(What the task requires) Every entry below should be written out exactly, and no image should appear.
=== Entries supplied ===
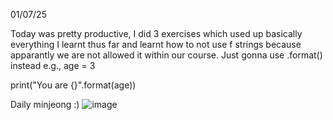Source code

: 01/07/25

Today was pretty productive, I did 3 exercises which used up basically everything I learnt thus far 
and learnt how to not use
f strings because apparantly we are not allowed it within our course. Just gonna use .format() 
instead e.g.,
age = 3

print("You are {}".format(age))

Daily minjeong :)
![image](https://github.com/user-attachments/assets/4f59a927-ff64-449e-8b75-f31cad7f7c25)

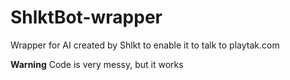 # ShlktBot-wrapper
Wrapper for AI created by Shlkt to enable it to talk to playtak.com

**Warning**
Code is very messy, but it works
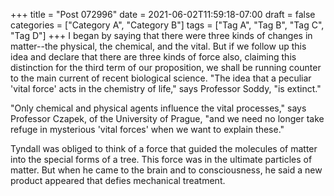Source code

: +++
title = "Post 072996"
date = 2021-06-02T11:59:18-07:00
draft = false
categories = ["Category A", "Category B"]
tags = ["Tag A", "Tag B", "Tag C", "Tag D"]
+++
I began by saying that there were three kinds of changes in matter--the physical, the chemical, and the vital. But if we follow up this idea and declare that there are three kinds of force also, claiming this distinction for the third term of our proposition, we shall be running counter to the main current of recent biological science. "The idea that a peculiar 'vital force' acts in the chemistry of life," says Professor Soddy, "is extinct."

"Only chemical and physical agents influence the vital processes," says Professor Czapek, of the University of Prague, "and we need no longer take refuge in mysterious 'vital forces' when we want to explain these."

Tyndall was obliged to think of a force that guided the molecules of matter into the special forms of a tree. This force was in the ultimate particles of matter. But when he came to the brain and to consciousness, he said a new product appeared that defies mechanical treatment.

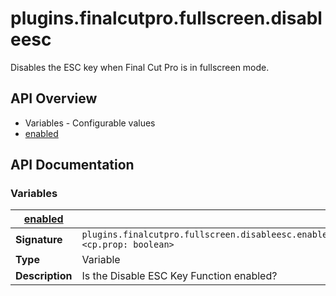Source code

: # plugins.finalcutpro.fullscreen.disableesc

Disables the ESC key when Final Cut Pro is in fullscreen mode.

## API Overview
* Variables - Configurable values
 * [enabled](#enabled)

## API Documentation

### Variables

| [enabled](#enabled)         |                                                                                     |
| --------------------------------------------|-------------------------------------------------------------------------------------|
| **Signature**                               | `plugins.finalcutpro.fullscreen.disableesc.enabled <cp.prop: boolean>`                                                                    |
| **Type**                                    | Variable                                                                     |
| **Description**                             | Is the Disable ESC Key Function enabled?                                                                     |

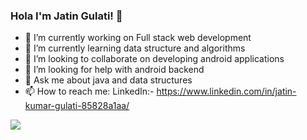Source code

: ### Hola I'm Jatin Gulati! 👋

- 🔭 I’m currently working on Full stack web development
- 🌱 I’m currently learning data structure and algorithms
- 👯 I’m looking to collaborate on developing android applications
- 🤔 I’m looking for help with android backend
- 💬 Ask me about java and data structures
- 📫 How to reach me: LinkedIn:- https://www.linkedin.com/in/jatin-kumar-gulati-85828a1aa/

<img src="https://github-readme-stats.vercel.app/api?username=JatinGulati777&&showicons=true&title_color=ffffff&icon_color=bb2acf&text_color=daf7dc&bg_color=151515">
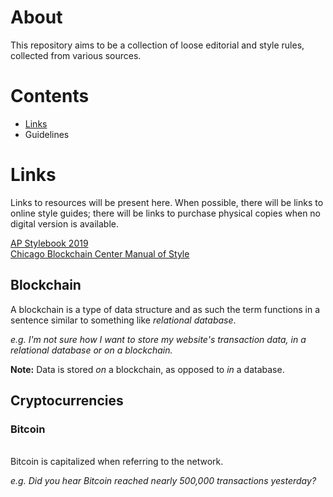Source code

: # About

This repository aims to be a collection of loose editorial and style rules, collected from various sources.


# Contents
- [Links](#links)
- Guidelines




<h1 id='links'>Links</h1>

Links to resources will be present here. When possible, there will be links to online style guides; there will be links to purchase physical copies when no digital version is available.

[AP Stylebook 2019][ap]
<br>
[Chicago Blockchain Center Manual of Style][cbc]





## Blockchain

A blockchain is a type of data structure and as such the term functions in a sentence similar to something like *relational database*.

*e.g. I'm not sure how I want to store my website's transaction data, in a relational database or on a blockchain.*

**Note:** Data is stored *on* a blockchain, as opposed to *in* a database.


## Cryptocurrencies

### Bitcoin
<br>
Bitcoin is capitalized when referring to the network.

*e.g. Did you hear Bitcoin reached nearly 500,000 transactions yesterday?*








[ap]: https://www.apstylebook.com/

[cbc]: https://docs.google.com/document/d/1AHnrM9h8k-bqaTS1HNDws6ipcuR0Zbn__heM0ZTg-J0/edit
===
(Solution to this task)
Source code

: 01/07/25

Today was pretty productive, I did 3 exercises which used up basically everything I learnt thus far 
and learnt how to not use
f strings because apparantly we are not allowed it within our course. Just gonna use .format() 
instead e.g.,
age = 3

print("You are {}".format(age))

Daily minjeong :)
![image](https://github.com/user-attachments/assets/4f59a927-ff64-449e-8b75-f31cad7f7c25)

 # ShlktBot-wrapper
Wrapper for AI created by Shlkt to enable it to talk to playtak.com

**Warning**
Code is very messy, but it works
Source code

: +++
title = "Post 072996"
date = 2021-06-02T11:59:18-07:00
draft = false
categories = ["Category A", "Category B"]
tags = ["Tag A", "Tag B", "Tag C", "Tag D"]
+++
I began by saying that there were three kinds of changes in matter--the physical, the chemical, and the vital. But if we follow up this idea and declare that there are three kinds of force also, claiming this distinction for the third term of our proposition, we shall be running counter to the main current of recent biological science. "The idea that a peculiar 'vital force' acts in the chemistry of life," says Professor Soddy, "is extinct."

"Only chemical and physical agents influence the vital processes," says Professor Czapek, of the University of Prague, "and we need no longer take refuge in mysterious 'vital forces' when we want to explain these."

Tyndall was obliged to think of a force that guided the molecules of matter into the special forms of a tree. This force was in the ultimate particles of matter. But when he came to the brain and to consciousness, he said a new product appeared that defies mechanical treatment.

Source code

: # plugins.finalcutpro.fullscreen.disableesc

Disables the ESC key when Final Cut Pro is in fullscreen mode.

## API Overview
* Variables - Configurable values
 * [enabled](#enabled)

## API Documentation

### Variables

| [enabled](#enabled)         |                                                                                     |
| --------------------------------------------|-------------------------------------------------------------------------------------|
| **Signature**                               | `plugins.finalcutpro.fullscreen.disableesc.enabled <cp.prop: boolean>`                                                                    |
| **Type**                                    | Variable                                                                     |
| **Description**                             | Is the Disable ESC Key Function enabled?                                                                     |

Source code

: ### Hola I'm Jatin Gulati! 👋

- 🔭 I’m currently working on Full stack web development
- 🌱 I’m currently learning data structure and algorithms
- 👯 I’m looking to collaborate on developing android applications
- 🤔 I’m looking for help with android backend
- 💬 Ask me about java and data structures
- 📫 How to reach me: LinkedIn:- https://www.linkedin.com/in/jatin-kumar-gulati-85828a1aa/

<img src="https://github-readme-stats.vercel.app/api?username=JatinGulati777&&showicons=true&title_color=ffffff&icon_color=bb2acf&text_color=daf7dc&bg_color=151515">
Source code

: # About

This repository aims to be a collection of loose editorial and style rules, collected from various sources.


# Contents
- [Links](#links)
- Guidelines




<h1 id='links'>Links</h1>

Links to resources will be present here. When possible, there will be links to online style guides; there will be links to purchase physical copies when no digital version is available.

[AP Stylebook 2019][ap]
<br>
[Chicago Blockchain Center Manual of Style][cbc]





## Blockchain

A blockchain is a type of data structure and as such the term functions in a sentence similar to something like *relational database*.

*e.g. I'm not sure how I want to store my website's transaction data, in a relational database or on a blockchain.*

**Note:** Data is stored *on* a blockchain, as opposed to *in* a database.


## Cryptocurrencies

### Bitcoin
<br>
Bitcoin is capitalized when referring to the network.

*e.g. Did you hear Bitcoin reached nearly 500,000 transactions yesterday?*








[ap]: https://www.apstylebook.com/

[cbc]: https://docs.google.com/document/d/1AHnrM9h8k-bqaTS1HNDws6ipcuR0Zbn__heM0ZTg-J0/edit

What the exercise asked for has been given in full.